Geçenlerde bir iş yerine uğradım. Patron beni tanımış olacak ki çay ikram etti. O arada iş yerinde çalışan elemanlar benim verdiğim işi süratle yapmaya çalışıyorlardı. Ben patronla sohbet ederken patronun kendini metihlerini bol bol dinledim.
Efendim, İstanbul’da iki iş yeri varmış, Perşembe de iş yeri varmış, …. Hastanenin karşısında iş yeri varmış. Bu iş yerlerinde onlarca insan çalıştırıyormuş. Patronu biraz dinledikten sonra, sende zaten müteşebbislik ruhu var, helal olsun, tebrik ederim dedim. Umarım kazançlarının, gelirlerinin tamamını vergilendiriyorsundur diye söyledim.
Patron, tabii ne demek, ben vergi kaçırmam dedi. Ben haram ekmek yemem dedi.Biz sohbete devam ederken iş yerinde 23-25 yaşlarındaki esmer yağız bir delikanlı patronun yanına geldi.
Patron dedi, dişim çok kötü ağrıyor doktora gitmek istiyorum diye söyledi.
Patron, delikanlıya biraz sonra gel dedi. Ben önce müdahale etmek istemedim ancak işler sıkıntıya binince müdahale etmek zorunda kaldım.
Ya patron dedim, verin bir sevk kağıdı çocuk doktora gitsin, ağrıları dinsin. Patron kıvırmaya başladı. Ya işte bu yeni elemanımız da deneme sürecinde de daha sigortasını yaptıramadık ta vs…
Ben şaşırdım. İşim tamamlanınca patrona teşekkür ettim, ücretimi ödedim, gazetecilik ruhum da canlanınca patronun diğer iş yeri Perşembeye gittim.
Perşembedeki iş yerinde bir müdür, üç genç arkadaş çalışıyordu.
Bu gençlerin birine sordum, bak dedim burada asgari ücret verildiğine dair yazı yazıyor, sen en az asgari ücret m alıyorsun dedim.
Genç arkadaş, ne gezer bey amca (bizi biraz yaşlı gördü galiba) banka hesabıma asgari ücreti yatırıyor, ben 200 TL sini geri iade ediyorum. Yani benim aldığım maaş 500 TL civarında.
Ben neden bunu böyle kabul ediyorsun diye sorduğumda, yoksa bizi çalıştırmıyor, işten atıyor diye yanıt verdi.Evet değerli okurlarım, gencecik çocukları iş yerlerinde çalıştırıyorlar. Sezonun en yoğun olduğu aylarda deneme süresi deyip sigortasız çalıştırıyorlar. Ve ya sigortalı gösterip asgari ücreti gençlerin hesabına yatırıyorlar, yatırdıkları ücretin önemli bir kısmını elden geri alıyorlar.

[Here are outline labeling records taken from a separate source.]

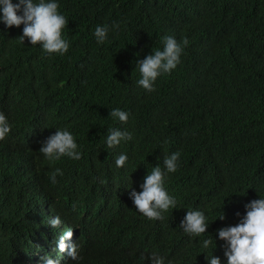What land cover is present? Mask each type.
I'll use <instances>...</instances> for the list:
<instances>
[{
  "label": "trees",
  "instance_id": "trees-1",
  "mask_svg": "<svg viewBox=\"0 0 264 264\" xmlns=\"http://www.w3.org/2000/svg\"><path fill=\"white\" fill-rule=\"evenodd\" d=\"M57 3L68 20L63 55L21 42L23 25L0 22V112L11 125L0 141V264H31L55 245L60 228L48 224L55 216L61 229L77 227L80 259L68 264H150L153 252L165 264L225 261L217 230L264 198V0ZM113 23L119 30L97 43L95 29ZM165 35L188 45L148 92L137 84L136 61L162 49ZM115 108L129 113L127 123L109 115ZM111 127L133 138L109 148ZM63 129L81 160L53 162L39 151ZM175 152L179 167L165 188L176 208L149 220L130 191H141L152 168ZM121 153L128 161L118 168ZM56 168L64 174L52 184ZM190 210L205 213L207 233L190 236L179 226Z\"/></svg>",
  "mask_w": 264,
  "mask_h": 264
},
{
  "label": "clouds",
  "instance_id": "clouds-1",
  "mask_svg": "<svg viewBox=\"0 0 264 264\" xmlns=\"http://www.w3.org/2000/svg\"><path fill=\"white\" fill-rule=\"evenodd\" d=\"M60 5L57 0H0V22L6 27H20L23 25L21 42L27 39L31 45L39 44L48 54L63 55L68 52L70 44L62 35V30L68 25L66 17L59 13ZM120 25L113 23L111 27L105 25L95 29L97 43L103 44L108 39L110 31H118ZM162 49L146 55L136 61L140 79L137 84L148 92L155 91L154 84L158 77L169 74L180 63V57L184 48L188 45L185 38L178 42L175 37L165 35L162 37ZM109 115L120 123H127L129 113L120 108L112 109ZM11 132V125L6 116L0 112V141L7 138ZM132 134L119 128L108 129L106 144L109 148L118 146L122 141L131 140ZM39 151L49 161H58L63 157L79 161L83 153L74 135L67 129L56 130L42 142ZM180 152L165 156L163 167L159 164L152 168L140 185L141 191H130L131 200L136 210L149 220H163L164 213L169 209H175L177 200L170 195L165 188V182L169 173L177 171ZM128 156L121 153L115 160L116 167L126 165ZM63 171L56 168L49 179L52 184L57 183V175L63 176ZM243 216L239 212V222L217 230V236L224 242L225 261L219 256L205 257L207 264H264V198L253 199L244 205ZM220 220L225 219L223 214ZM48 224L53 228H60L55 245L46 247L43 251L34 253L31 264H68L71 260H79L77 227L69 224L61 229V218L55 216L49 219ZM179 226L190 236H200L207 233L209 224L203 211H186ZM212 240L202 241V247L207 249ZM150 264H165V258L153 252L148 257ZM169 264L171 262L169 261Z\"/></svg>",
  "mask_w": 264,
  "mask_h": 264
}]
</instances>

Türkiye de ki sistem bu. Benim size bahsettiğim bu olaylar tamamı ile bir kurgu. Ama bu kurgular gerçek yaşamın kesitinden bir örnektir. Sömürü bir düzende gençlerin hakkı gasp edilirken maliye nerede diye bana sormayın sakın. Onlar seksi şarkılarla kendilerini mi avutuyor yoksa bir heyecanla mı yaşıyorlar bilemem. Ama bildiğim bir gerçek daha var, iş yerlerini, fabrikaları, mağazaları düzgünce denetleme yapılmamasıdır.
Sigortasız çalıştırmanın kanundaki yerinden bahsedelim birazda.
Kayıt dışı / sigortasız işçi çalıştıran yerleri ve ya kişileri 170 numaralı telefona şikâyet edebilirsiniz. İhbarınız 30 gün içinde sonuçlandırılmak mecburiyetindedir.
Sigortasız çalıştırmanın cezası işçinin çalıştığı süreye ve işçinin niteliğine göre değişmektedir. Bir işçiyi 1 yıl sigortasız çalıştıran bir işveren 25.000 TL civarında ceza öder.
Bir başka husus ise işçinin deneme süresi. Değerli dostlar SGK kanununa göre deneme süresi yoktur. Ancak iş kanununa göre deneme süresi 2 ay ile 4 ay arasındadır. Taraflar anlaşırsa bu süre kısa tutulabilir. Ancak deneme süresinde dahi işveren kesinlikle işçiye sigortasını yaptırmakla yükümlüdür ve en az asgari ücret öder.